あたしは急いで支度をして、青墓へ行く最終バスに乗った。

「青墓北境まで」

(ゴリゴリーン)

 会社帰りの人がいっぱい乗ってた。

みなさんバスに揺られながら何を思うんだろう。

今日会った人のことかな? それとも家で待ってる家族やネコのこと? やっぱり明日会う人のこと? 

きっとみんないい出会いがしたいけど、嫌な出会いも結構あるし、むしろそっちの方がデフォだったりする。

 青墓に近付くにつれ段々乗客が少なくなって、青墓の前のバス停で乗客はあたし一人になった。

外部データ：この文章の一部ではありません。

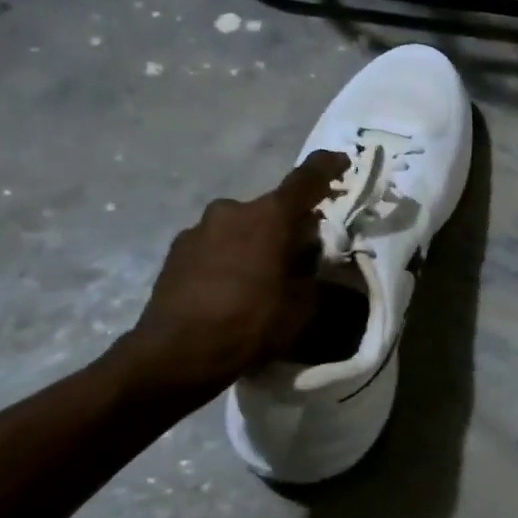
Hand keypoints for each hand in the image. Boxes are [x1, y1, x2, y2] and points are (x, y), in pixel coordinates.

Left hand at [112, 150, 347, 405]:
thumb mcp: (303, 305)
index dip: (329, 167)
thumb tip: (316, 261)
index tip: (342, 163)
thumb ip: (316, 274)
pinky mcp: (177, 250)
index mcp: (271, 215)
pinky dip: (229, 257)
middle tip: (300, 254)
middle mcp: (233, 209)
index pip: (308, 178)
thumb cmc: (251, 323)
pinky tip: (230, 288)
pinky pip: (216, 245)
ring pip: (241, 226)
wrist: (175, 354)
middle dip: (289, 225)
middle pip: (273, 208)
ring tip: (261, 277)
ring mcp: (199, 228)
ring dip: (256, 242)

辺りは暗く、バスの車窓からの明りが沿道を照らすけれど、その向こうはまったくの暗闇で何も見えない。

〈次は青墓北堺です。ちょっと待て、危ないにも程がある。お降りの方は命の落とし物をしないようお戻りください〉

(ゴリゴリーン)

ステップを下りかけたら、マイクのスイッチが入る音がした。

「お嬢さん、こんな時間に一人で青墓はお勧めしないな」

運転手さんの掠れた声が誰もいない車内に響いた。

「何か悩みがあるんなら、オジサンが聞いてあげるけど。この運行が終わったら、オジサンあがりだから今晩一緒にどう?」

「いいえ、彼と待ち合わせなの」

「チッ」

舌打ちが聞こえた。エロオヤジ、きも。

バスが発車するまで睨んでやった。スキを見せたら襲って来そうで怖かった。

 頭にヘッドランプを装着して青墓の杜に踏み込んだ。

よくこんなことしてると今さら後悔の念に苛まれた。

せめてフジミユにだけは連絡しとけばよかった。

それか明日、明るくなってからでよかったんじゃ。

これって、プレミアム死亡フラグだよ。

とりあえず、この間スーパーヤオマンで買った水平リーベ棒は持って来たけど、あの時は無我夢中だったから使い方なんて覚えてないし。

もし、蛭人間が出てきたら。死ぬの? あたしってば。

 広場だ。街灯が一つある。

あの時人が集まっていた場所。

街のエライ人とかいっぱいいた。

待ち合わせはここでいいはずなんだけど誰もいない。

「おーい。クロエだよー」(小声)

返事ない。

やられたカナ。

呼び出しておいてこれか。

意地くそ悪いって言うか。あたしがバカって言うのか。

嫌われてるのは知ってたけど、こんな仕打ちって、ヒドクない?

音した。

草むらの方で。あっちからも。

逃げる用意。後ろからも音が。

顔出した。蛭人間だ。

あっちも、右にも。

近づいて来る。

水平リーベ棒、落としちゃった。

やばい、手が震えてうまくつかめないよ。

まずい。死ぬんだ。あたし。

助けて、だれか来て。

あれ? 

あいつ、垣根のところでつっかえてる。

やっと出て来た。転んじゃった。

歩き方、てちてちてちって。

やめて押し寄せて来ないで。

待って待ってって。なんなのこの子たち、ぼよんぼよんしてる。

「おい、おすなよ」(小声)

「しかたねーだろ、前見えねーんだから」(小声)

「転ぶ転ぶ」(小声)

中の人の声聞こえる。着ぐるみじゃない、これ。

「やめー。やめー」

まぶしい。

広場に車のヘッドライトが照らされた。

明かりの向こうに黒いワゴン車が2台停まってる。

その一台から恰幅のいい背広の人が一人降りて来た。